Pembuatan batik di Lasem dikerjakan dalam kelompok. Ada yang membuat pola, ada yang menggambarnya di kain, ada yang ngeblok dengan lilin, nyorek, nembok, nitik, dan nyecek. Terakhir, proses pewarnaan dan nglorot. Sayang hari itu divisi pewarnaan dan nglorot sedang libur.

Sesuai dengan batik pesisir, batik-batik di Lasem penuh dengan warna dan motif. Ada hewan, ada bunga, ada motif abstrak, lalu warna ungu, hijau, merah, hingga biru. Tak seperti batik Jogja dan Solo yang selalu mengambil nuansa soga.

Setelah membanding-bandingkan motif, harga, dan warna, aku akhirnya memilih untuk tidak membeli.
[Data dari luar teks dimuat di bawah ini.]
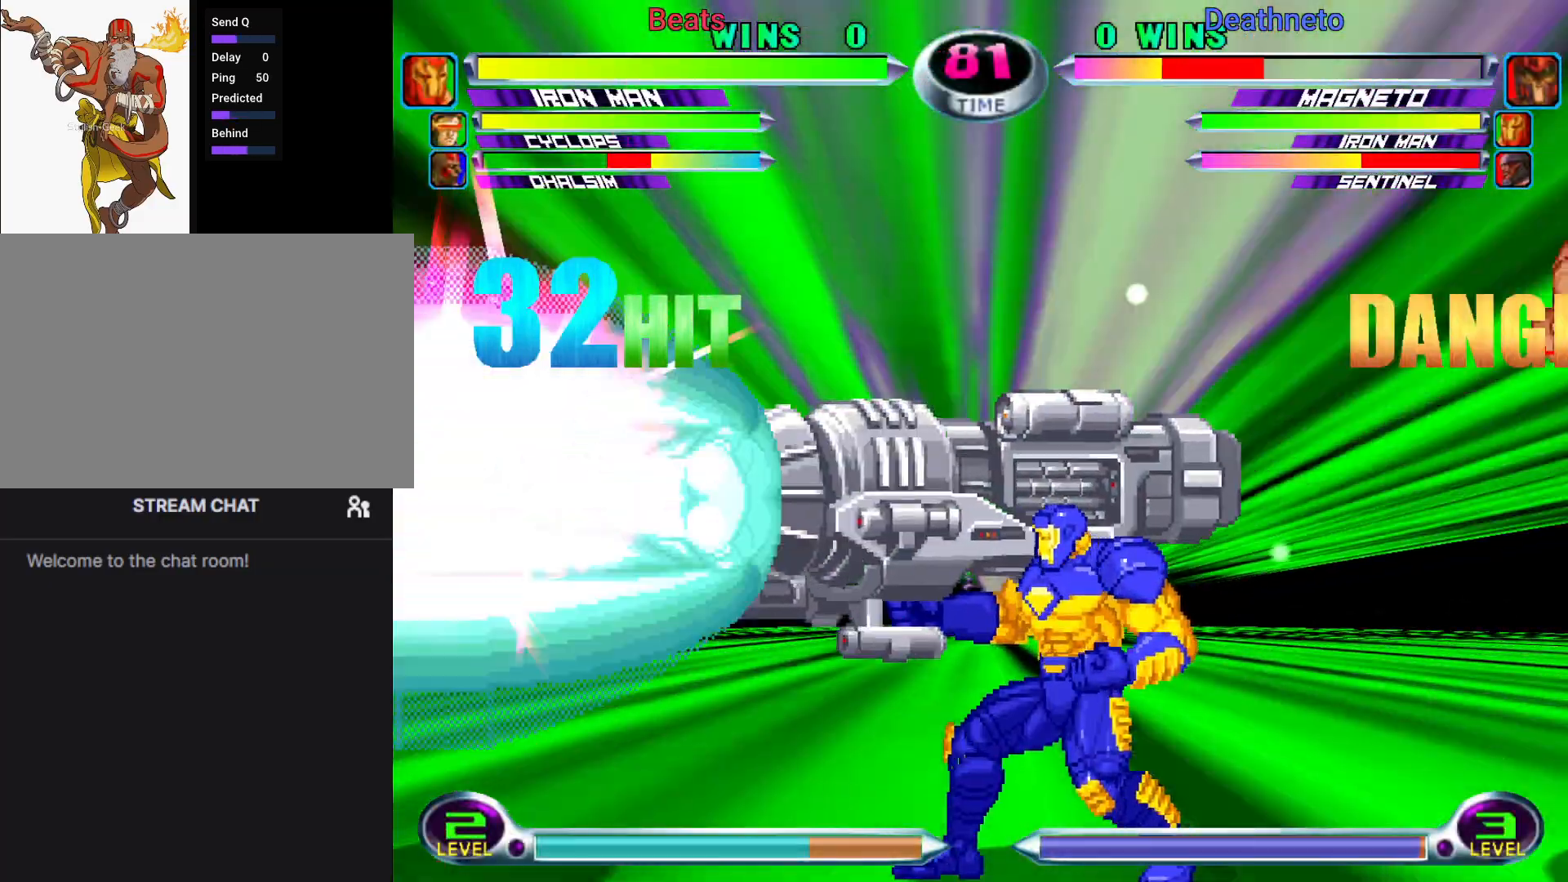
{"dt_ms": 500, "buttons": ["CROSS", "CIRCLE", "SQUARE"], "left_stick": "center", "events": [[17, "SQUARE", "up"], [50, "SQUARE", "down"], [67, "CIRCLE", "up"], [67, "CROSS", "up"], [67, "TRIANGLE", "down"], [83, "R1", "down"], [83, "SQUARE", "up"], [150, "CIRCLE", "down"], [150, "CROSS", "down"], [150, "R1", "up"], [150, "SQUARE", "down"], [150, "TRIANGLE", "up"], [167, "CIRCLE", "up"], [167, "SQUARE", "up"], [183, "CIRCLE", "down"], [200, "SQUARE", "down"], [217, "CIRCLE", "up"], [217, "CROSS", "up"], [217, "TRIANGLE", "down"], [250, "CIRCLE", "down"], [250, "R1", "down"], [250, "SQUARE", "up"], [283, "R1", "up"], [283, "SQUARE", "down"], [300, "CROSS", "down"], [300, "SQUARE", "up"], [300, "TRIANGLE", "up"], [367, "CROSS", "up"], [367, "SQUARE", "down"], [367, "TRIANGLE", "down"], [400, "R1", "down"], [400, "SQUARE", "up"], [417, "R1", "up"], [417, "SQUARE", "down"], [450, "CROSS", "down"], [450, "TRIANGLE", "up"], [467, "SQUARE", "up"], [500, "SQUARE", "down"]]}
Satu lembar kain batik paling murah seharga Rp 250.000,-, dan itu dengan motif yang menurutku biasa. Lembaran-lembaran batik selanjutnya yang kusentuh, harganya mulai di luar budget oleh-olehku. Yang menurutku mulai lumayan bagus, harganya mulai Rp 450.000,-. Yang menurutku bagus, dan ingin aku pakai, harganya bahkan mencapai Rp 950.000,-. Ini terlalu mahal untuk selembar batik.

Walau sebenarnya harga itu masuk akal juga. Pembuatan selembar kain batik kadang memakan waktu satu bulan. Dan bila menambah warna, tentulah waktu yang dibutuhkan semakin banyak.

"Paling banyak empat warna, Mbak, dan pembuatannya sampai lebih dari satu bulan," ungkap Ibu Saripem yang hari itu kebagian tugas memblok kain dengan lilin.

Hm... tapi tetap saja jadinya terlalu mahal. Aku memutuskan tidak membeli selembar batik pun.

Aku sadar, mungkin orang-orang seperti akulah yang membuat batik-batik itu punah. Tapi ini memang dilema. Dan menurutku, yang juga membuat batik-batik itu punah, salah satunya adalah tak adanya fasilitas ATM di Lasem, apalagi debit dari bank. Mungkin (hanya mungkin...) kalau ada ATM, aku akan membeli batik yang Rp 950.000,- itu. Hihihi!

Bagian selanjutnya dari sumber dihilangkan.